N+1 queries: Loading N posts then issuing N queries to get each author.
// Bad: N+1
const posts = await Post.find({ status: 'published' }).limit(20);
for (const post of posts) {
post.author = await User.findById(post.authorId); // N extra queries!
}
// Good: batch with populate (Mongoose) or JOIN (SQL)
const posts = await Post.find({ status: 'published' })
.limit(20)
.populate('authorId', 'displayName avatarUrl'); // single $in query
Missing updated_at: Always add updatedAt timestamps — invaluable for debugging, cache invalidation, and change data capture.
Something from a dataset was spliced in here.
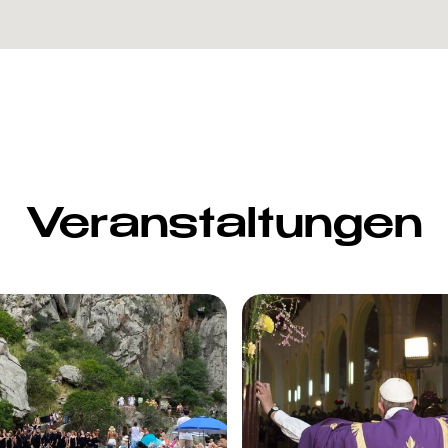
Veranstaltungen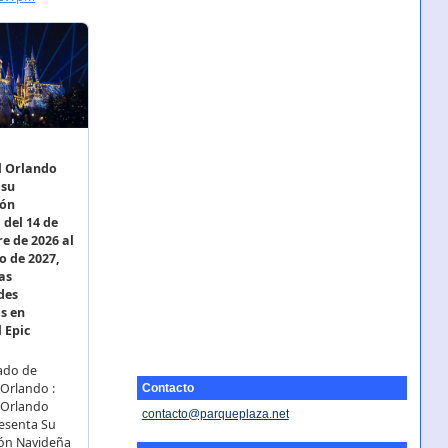
Contacto
contacto@parqueplaza.net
Storing passwords in plain text: Use bcrypt with work factor 12. Never store plaintext, never log passwords.
Unbounded arrays (MongoDB): An array that grows without limit will hit the 16MB BSON document limit. Use references instead of embedding when array size is unbounded.
Missing soft delete: Use deletedAt TIMESTAMPTZ instead of hard delete for auditable entities. Filter with WHERE deleted_at IS NULL.
## Data Model: [Domain]
### Access Patterns
| Query | Frequency | Latency Target |
### Schema
#### [Entity 1]
[Fields, types, constraints, indexes]
#### [Entity 2]
...
### Relationships
[ERD or relationship descriptions]
### Index Strategy
| Index | Columns | Type | Justification |
### Embed vs Reference Decisions (if document store)
[For each relationship: decision and rationale]
### Tradeoffs
[3-5 explicit tradeoffs: normalization vs performance, consistency vs flexibility, etc.]